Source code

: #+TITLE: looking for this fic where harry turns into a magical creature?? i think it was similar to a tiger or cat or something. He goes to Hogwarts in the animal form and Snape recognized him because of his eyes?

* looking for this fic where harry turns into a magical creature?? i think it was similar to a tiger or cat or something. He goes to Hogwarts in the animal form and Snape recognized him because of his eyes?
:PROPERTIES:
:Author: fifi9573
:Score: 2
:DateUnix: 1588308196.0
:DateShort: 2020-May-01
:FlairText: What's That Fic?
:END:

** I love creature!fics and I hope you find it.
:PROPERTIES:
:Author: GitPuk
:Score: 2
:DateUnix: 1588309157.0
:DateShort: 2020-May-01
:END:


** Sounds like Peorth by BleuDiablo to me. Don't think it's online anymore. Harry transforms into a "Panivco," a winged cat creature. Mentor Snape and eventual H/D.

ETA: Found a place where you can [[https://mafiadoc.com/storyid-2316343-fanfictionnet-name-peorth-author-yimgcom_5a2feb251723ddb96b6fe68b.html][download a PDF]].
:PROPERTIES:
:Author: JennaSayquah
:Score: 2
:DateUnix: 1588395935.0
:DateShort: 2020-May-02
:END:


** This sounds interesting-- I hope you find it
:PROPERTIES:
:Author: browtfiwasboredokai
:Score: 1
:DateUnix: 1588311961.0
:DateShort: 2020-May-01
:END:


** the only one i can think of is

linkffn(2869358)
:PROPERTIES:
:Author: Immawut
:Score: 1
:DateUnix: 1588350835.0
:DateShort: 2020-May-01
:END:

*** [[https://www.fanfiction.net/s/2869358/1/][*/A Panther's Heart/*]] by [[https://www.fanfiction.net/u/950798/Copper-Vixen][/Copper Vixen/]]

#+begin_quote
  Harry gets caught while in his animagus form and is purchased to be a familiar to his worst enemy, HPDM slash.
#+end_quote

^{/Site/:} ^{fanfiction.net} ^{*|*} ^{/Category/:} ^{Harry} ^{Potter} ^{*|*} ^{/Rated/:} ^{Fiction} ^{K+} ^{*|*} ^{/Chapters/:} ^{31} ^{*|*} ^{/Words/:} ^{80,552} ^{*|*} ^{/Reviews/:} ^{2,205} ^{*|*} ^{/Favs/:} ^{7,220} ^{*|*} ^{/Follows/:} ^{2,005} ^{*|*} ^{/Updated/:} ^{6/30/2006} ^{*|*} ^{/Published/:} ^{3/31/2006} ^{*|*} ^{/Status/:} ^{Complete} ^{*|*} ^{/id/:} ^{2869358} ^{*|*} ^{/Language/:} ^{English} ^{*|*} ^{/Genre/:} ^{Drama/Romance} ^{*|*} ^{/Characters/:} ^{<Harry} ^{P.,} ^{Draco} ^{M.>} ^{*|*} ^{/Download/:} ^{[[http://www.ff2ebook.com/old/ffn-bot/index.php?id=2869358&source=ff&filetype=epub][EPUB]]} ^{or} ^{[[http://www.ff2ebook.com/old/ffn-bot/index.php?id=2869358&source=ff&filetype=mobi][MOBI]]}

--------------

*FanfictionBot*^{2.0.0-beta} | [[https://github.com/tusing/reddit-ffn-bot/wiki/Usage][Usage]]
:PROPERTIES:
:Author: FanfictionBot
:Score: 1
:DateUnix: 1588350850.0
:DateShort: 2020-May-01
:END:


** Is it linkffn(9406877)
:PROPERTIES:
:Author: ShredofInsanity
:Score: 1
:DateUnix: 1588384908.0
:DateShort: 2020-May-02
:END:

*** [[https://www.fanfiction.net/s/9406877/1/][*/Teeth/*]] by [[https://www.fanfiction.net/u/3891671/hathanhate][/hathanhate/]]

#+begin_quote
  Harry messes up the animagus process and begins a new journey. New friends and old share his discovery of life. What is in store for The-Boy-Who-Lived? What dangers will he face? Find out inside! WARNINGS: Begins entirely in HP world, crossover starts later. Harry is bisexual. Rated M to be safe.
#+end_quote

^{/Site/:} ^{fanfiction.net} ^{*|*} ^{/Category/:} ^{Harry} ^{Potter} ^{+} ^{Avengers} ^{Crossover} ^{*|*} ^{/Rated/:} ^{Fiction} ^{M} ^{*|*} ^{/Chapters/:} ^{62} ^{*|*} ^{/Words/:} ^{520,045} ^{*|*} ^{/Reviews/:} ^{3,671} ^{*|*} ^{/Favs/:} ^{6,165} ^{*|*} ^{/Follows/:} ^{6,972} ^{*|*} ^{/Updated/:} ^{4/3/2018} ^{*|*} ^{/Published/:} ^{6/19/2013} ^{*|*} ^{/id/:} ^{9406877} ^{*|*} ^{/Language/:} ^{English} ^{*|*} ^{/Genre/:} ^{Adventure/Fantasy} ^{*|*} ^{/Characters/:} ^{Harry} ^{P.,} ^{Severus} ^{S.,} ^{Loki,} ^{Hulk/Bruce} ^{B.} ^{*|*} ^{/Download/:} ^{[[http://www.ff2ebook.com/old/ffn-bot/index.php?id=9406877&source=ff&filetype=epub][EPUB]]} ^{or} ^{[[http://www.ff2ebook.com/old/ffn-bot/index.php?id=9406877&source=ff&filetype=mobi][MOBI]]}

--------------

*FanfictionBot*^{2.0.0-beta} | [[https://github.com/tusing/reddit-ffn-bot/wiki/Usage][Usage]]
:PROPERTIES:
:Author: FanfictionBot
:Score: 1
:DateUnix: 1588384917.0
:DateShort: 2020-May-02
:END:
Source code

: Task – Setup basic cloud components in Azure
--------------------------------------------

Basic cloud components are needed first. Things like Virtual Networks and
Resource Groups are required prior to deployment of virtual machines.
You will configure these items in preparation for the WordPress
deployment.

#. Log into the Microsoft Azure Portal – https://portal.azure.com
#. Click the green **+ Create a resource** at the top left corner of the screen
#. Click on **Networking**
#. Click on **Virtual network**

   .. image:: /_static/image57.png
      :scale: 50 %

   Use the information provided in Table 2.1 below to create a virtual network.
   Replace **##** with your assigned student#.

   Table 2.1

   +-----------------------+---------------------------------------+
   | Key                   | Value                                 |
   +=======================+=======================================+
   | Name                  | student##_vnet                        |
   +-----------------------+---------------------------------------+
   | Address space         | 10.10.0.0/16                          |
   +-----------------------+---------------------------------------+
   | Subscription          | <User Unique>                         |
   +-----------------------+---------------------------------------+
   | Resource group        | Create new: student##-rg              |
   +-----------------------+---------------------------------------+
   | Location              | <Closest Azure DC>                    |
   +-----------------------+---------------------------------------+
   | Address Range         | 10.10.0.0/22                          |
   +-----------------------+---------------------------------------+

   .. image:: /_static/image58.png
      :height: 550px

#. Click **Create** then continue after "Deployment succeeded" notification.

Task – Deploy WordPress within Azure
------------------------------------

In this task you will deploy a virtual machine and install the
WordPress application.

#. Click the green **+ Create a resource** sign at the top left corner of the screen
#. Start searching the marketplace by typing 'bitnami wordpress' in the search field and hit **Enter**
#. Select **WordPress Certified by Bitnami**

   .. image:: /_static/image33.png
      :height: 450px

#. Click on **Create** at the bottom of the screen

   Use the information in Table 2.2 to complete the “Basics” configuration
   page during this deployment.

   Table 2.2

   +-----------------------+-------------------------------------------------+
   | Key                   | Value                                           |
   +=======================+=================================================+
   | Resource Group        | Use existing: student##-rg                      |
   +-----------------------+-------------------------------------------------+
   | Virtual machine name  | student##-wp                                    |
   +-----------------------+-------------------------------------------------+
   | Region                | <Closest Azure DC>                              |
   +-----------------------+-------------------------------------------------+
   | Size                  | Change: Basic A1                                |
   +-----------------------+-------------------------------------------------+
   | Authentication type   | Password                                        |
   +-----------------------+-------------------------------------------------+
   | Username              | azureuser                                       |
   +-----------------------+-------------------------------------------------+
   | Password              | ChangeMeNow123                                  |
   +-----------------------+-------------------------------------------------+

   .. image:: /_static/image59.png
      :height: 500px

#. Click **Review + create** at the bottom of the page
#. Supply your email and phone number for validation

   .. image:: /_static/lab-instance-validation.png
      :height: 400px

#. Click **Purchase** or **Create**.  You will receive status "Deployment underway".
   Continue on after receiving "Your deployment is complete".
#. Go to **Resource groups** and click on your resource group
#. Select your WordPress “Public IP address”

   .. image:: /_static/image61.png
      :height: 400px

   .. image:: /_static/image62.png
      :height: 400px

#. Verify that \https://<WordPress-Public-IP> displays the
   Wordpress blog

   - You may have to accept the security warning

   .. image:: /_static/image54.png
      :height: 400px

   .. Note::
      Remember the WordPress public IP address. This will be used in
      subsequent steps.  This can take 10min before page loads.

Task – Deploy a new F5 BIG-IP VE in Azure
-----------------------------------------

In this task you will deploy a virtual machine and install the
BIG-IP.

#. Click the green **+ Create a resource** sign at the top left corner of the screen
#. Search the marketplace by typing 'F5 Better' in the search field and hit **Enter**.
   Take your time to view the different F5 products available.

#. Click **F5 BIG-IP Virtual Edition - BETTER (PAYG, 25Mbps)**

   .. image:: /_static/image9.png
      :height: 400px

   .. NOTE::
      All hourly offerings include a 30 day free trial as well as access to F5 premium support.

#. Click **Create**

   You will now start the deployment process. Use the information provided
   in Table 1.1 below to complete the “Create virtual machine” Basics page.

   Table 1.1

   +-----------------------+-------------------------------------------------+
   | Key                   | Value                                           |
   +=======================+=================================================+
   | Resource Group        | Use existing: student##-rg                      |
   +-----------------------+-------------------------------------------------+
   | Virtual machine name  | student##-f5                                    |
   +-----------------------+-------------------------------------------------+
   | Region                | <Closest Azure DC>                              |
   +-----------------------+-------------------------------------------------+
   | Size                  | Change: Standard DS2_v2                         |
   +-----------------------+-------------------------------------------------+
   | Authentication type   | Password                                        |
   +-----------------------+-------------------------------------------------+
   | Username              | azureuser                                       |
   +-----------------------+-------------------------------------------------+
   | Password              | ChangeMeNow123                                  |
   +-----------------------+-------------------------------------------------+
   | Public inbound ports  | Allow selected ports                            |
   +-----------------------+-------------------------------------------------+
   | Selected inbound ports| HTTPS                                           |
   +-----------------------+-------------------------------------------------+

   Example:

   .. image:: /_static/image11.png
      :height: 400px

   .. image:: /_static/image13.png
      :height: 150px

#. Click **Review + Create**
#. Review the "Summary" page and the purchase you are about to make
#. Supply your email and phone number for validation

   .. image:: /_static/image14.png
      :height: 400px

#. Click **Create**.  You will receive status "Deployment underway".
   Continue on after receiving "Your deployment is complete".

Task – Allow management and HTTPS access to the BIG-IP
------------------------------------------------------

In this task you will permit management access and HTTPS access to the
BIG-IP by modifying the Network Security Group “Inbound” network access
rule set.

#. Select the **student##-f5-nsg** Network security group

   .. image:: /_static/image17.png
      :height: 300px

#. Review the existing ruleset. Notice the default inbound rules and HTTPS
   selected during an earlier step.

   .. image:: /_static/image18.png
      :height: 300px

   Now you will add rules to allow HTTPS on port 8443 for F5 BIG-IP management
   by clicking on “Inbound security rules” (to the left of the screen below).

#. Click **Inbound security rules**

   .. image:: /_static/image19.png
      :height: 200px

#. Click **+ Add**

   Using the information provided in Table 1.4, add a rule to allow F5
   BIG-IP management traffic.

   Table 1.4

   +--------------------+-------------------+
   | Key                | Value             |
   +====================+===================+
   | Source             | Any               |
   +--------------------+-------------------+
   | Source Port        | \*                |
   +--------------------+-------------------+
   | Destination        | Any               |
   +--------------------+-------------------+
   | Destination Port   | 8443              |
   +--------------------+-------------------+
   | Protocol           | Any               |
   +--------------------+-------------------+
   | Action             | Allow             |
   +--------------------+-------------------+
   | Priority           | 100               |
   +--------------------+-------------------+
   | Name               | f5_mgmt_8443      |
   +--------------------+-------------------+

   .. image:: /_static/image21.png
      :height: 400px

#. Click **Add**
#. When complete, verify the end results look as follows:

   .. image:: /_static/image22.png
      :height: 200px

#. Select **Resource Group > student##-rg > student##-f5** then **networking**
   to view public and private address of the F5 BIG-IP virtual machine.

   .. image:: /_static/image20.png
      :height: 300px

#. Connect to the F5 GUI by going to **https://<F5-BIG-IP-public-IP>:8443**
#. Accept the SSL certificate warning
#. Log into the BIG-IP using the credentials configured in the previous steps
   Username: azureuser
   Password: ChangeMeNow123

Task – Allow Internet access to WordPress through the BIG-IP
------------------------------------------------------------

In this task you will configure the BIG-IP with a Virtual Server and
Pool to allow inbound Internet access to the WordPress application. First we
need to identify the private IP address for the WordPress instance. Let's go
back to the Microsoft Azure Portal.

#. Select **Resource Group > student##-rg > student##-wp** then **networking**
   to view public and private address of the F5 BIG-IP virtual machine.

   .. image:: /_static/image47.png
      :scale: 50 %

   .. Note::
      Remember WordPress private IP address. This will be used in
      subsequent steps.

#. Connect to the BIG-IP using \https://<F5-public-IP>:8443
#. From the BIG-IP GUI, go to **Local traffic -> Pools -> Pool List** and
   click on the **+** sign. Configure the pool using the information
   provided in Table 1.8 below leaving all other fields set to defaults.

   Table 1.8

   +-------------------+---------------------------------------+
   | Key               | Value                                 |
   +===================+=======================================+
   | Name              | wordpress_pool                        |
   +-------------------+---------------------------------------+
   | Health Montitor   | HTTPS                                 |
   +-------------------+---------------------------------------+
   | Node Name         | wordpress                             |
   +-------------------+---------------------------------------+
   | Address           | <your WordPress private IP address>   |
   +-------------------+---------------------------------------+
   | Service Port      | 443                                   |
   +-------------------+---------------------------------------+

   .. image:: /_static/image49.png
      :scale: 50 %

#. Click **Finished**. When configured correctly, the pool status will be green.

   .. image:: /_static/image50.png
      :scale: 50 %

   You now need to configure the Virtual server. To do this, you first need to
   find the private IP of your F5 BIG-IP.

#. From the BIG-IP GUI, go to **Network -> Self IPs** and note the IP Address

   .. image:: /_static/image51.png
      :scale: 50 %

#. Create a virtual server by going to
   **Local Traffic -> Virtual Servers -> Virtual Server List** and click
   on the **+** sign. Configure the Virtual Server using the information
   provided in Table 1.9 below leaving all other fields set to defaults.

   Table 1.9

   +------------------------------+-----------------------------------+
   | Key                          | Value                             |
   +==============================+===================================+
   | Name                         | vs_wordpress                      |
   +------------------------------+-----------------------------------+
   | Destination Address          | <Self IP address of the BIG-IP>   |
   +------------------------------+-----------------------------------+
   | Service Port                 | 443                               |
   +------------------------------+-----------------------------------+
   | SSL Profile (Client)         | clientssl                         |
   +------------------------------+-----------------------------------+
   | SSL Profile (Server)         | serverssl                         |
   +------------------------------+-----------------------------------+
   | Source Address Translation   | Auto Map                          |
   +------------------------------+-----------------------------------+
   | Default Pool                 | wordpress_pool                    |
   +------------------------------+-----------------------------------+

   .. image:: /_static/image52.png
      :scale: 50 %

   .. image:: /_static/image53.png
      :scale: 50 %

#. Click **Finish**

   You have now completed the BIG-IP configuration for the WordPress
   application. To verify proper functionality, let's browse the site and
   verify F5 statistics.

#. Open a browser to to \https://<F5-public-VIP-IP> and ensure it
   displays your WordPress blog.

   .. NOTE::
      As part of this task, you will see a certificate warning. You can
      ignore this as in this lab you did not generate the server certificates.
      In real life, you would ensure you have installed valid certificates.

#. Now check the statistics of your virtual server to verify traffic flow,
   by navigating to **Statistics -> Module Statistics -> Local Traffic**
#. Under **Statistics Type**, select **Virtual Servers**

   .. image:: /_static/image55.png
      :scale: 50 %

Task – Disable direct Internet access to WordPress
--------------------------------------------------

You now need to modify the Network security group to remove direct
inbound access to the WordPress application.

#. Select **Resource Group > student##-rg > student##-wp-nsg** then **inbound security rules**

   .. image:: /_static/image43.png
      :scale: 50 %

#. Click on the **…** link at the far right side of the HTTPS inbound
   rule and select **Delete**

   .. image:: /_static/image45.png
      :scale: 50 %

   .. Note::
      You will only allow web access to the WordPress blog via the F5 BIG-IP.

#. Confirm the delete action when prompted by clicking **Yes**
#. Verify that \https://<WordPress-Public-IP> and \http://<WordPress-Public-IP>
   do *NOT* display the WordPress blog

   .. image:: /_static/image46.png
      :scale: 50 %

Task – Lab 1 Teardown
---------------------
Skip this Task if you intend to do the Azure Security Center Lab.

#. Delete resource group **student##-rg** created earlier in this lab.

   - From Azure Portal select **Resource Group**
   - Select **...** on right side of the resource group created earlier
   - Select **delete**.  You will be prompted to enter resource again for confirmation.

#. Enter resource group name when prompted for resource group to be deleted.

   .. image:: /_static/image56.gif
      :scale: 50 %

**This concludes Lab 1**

→ Activity
Show every line of the entries above where the word "page" occurs.

→ Problem solution
   page during this deployment.
#. Click **Review + create** at the bottom of the page
      subsequent steps.  This can take 10min before page loads.
   in Table 1.1 below to complete the “Create virtual machine” Basics page.
#. Review the "Summary" page and the purchase you are about to make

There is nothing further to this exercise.